Barcelona Harbour and Montjuic

Last evening I decided to trek up Montjuic, a hill that is in the middle of Barcelona. I remember reading a long time back (probably on my last visit here) that there was a nice hiking path up Montjuic, and decided to go, without any plan. I conveniently forgot to look up the hiking path, and instead consulted google maps on the phone.

After a while the route got boring (this was after I had passed Placa Espanya). At around the same time I had started climbing the hill, and the combination of the elevation and lack of interesting things around (there were no shops or people or anything of interest on that road) made me want to turn back. I had almost turned back when I hit a bus stop, and bus number 55 came there. And off I climbed and went.

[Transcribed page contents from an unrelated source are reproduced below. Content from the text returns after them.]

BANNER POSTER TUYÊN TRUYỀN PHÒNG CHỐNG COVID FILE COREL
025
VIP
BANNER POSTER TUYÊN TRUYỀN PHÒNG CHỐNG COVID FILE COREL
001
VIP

The bus dropped me at the bottom of the Montjuic Funicular, and I thought I’ll take that. But the steep price (EUR 11 for both ways) put me off, and a helpful tourist office nearby told me that the peak was 20 minutes walk away. I did the walk in 10, only to be confronted by another queue – for tickets to go into the castle. I decided to have a look around before I went in.

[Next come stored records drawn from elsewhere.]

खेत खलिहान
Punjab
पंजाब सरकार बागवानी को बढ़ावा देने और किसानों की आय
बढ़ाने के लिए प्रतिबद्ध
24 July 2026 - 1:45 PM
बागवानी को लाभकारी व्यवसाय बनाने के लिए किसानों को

Going around the castle towards the side that faced the sea, this is what I saw:

barcaport

 

And I sat there, stunned. There were other people sitting or standing in the same area, most of them couples. And most of them seemed like they were looking out at the sea as they sat there. The sea held no interest to me, however, though my object of interest had something to do with the sea. It was the Barcelona harbour!

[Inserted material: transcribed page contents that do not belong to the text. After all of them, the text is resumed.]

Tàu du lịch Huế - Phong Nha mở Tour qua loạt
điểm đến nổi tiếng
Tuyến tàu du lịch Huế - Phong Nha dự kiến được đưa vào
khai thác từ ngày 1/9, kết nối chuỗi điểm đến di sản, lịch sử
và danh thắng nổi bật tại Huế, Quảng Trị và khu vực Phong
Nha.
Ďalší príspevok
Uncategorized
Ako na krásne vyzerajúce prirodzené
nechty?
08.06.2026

I had never before seen a container terminal in operation, and here was one, right under where I was standing, in full flow. There were three ships docked, each of a different size. Containers had been stacked up all over the terminal, as if they were lego blocks. You had these machines that were roaming all over the place, which would pick up containers and place them elsewhere. And then you had these forklifts  stackers with orange claws which would place load and unload containers to/from ships.

Just to stand there and watch this operation was mindblowing, and I stood hence for about half an hour. I noticed some nooks in the Montjuic castle where some couples were cuddled up. These nooks gave a great view of the container terminal. So I harboured visions of cosying up in one of these nooks with the wife, watching the operations of the Barcelona container terminal, analysing the operational effectiveness of the place and the algorithms involved. But then the wife was at school, and so I moved on.

On my way back I “got lost” again, as I wandered on some hiking paths past some of the infrastructure that I understand had been built for the 1992 Olympic games. Once again I got “bailed out” by a bus stop, and a bus that dropped me at a point in town that I had been to earlier. “Problem reduced to known problem”, I exclaimed and walked home from there.

For visitors to Barcelona I would highly recommend going up Montjuic. I have no clue what the castle is like, for I didn’t go in. The hiking paths are supposed to be good but I didn’t explore much of that. Yet, it is a fantastic place to go to and watch global commerce in action, as trucks roll in and out of the container terminal, only to be divested of their containers by these machines that place them aside and then transport them on to the ships. It has to be seen to be believed!